Equity shows the ownership interest in a company. Does the equity on the balance tie to the tax return, or the accounting records that were used to prepare the tax return? If it doesn’t, then you might overpay in taxes. How could this happen? Assume that your accounting records show an invoice of 5,000 on December 31 that is included in income. Your accountant receives your accounting records and prepares a tax return reporting the $5,000 from that invoice as income. Later, for some reason, the date of the invoice is changed to January 1.   If your accountant later looks at the profit and loss for the next year, the $5,000 will show up again. Thus, the $5,000 could get taxed twice.

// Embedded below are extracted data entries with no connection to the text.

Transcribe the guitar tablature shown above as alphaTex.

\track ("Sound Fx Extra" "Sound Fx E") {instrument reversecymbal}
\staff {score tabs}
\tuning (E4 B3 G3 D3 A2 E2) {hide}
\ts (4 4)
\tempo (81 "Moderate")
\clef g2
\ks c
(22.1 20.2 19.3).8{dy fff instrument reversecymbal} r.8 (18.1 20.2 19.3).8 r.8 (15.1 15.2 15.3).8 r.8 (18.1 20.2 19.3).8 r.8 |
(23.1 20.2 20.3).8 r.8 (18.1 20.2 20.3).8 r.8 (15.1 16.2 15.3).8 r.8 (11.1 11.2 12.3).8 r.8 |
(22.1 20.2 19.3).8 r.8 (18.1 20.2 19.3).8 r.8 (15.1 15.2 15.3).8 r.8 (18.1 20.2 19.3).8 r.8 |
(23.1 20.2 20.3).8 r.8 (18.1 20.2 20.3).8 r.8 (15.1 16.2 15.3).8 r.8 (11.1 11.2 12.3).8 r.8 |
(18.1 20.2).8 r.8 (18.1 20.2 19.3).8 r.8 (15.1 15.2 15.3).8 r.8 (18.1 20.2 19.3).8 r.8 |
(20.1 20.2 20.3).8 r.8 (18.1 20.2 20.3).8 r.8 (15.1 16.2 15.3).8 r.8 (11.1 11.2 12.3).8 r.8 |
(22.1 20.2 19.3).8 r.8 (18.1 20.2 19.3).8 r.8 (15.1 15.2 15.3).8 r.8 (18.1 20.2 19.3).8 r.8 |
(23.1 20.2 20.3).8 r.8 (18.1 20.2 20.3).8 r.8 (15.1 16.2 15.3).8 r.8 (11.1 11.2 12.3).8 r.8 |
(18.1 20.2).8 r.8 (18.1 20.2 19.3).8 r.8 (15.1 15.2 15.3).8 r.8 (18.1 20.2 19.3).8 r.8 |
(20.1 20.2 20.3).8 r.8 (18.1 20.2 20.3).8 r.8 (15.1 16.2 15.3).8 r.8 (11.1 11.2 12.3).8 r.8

Moving the invoice from December to January will change equity, however, so reviewing total equity can help detect this change.

If the company has multiple partners, then consider breaking down equity by partner. If equity is broken down by partner, then generally it should tie to the K-1s in the tax filing. The accounting software likely will not allocate the equity for you properly, so it may need to be done manually. For example, the earnings from the previous year may get dumped into a single account by the accounting software. Your accountant should be able to help you allocate the equity among the partners.

Navigate with a Good Map

This article discusses clean books, but it takes more time to adjust books accurately than it does to read this article. The benefits of accurate accounting records, however, can be great.

If your balance sheet is as inaccurate as a 50-year old map, start adjusting it accurately right up to the FICA taxes. Systematically go through the balances and review if they are accurate and if beginning numbers tie to the prior year return. Although an accurate balance sheet doesn’t guarantee an accurate profit and loss statement or statement of cash flows, it puts you in a better position to prepare and accurate profit and loss statement and statement of cash flows. Travel with modern maps, and navigate your business with an accurate balance sheet.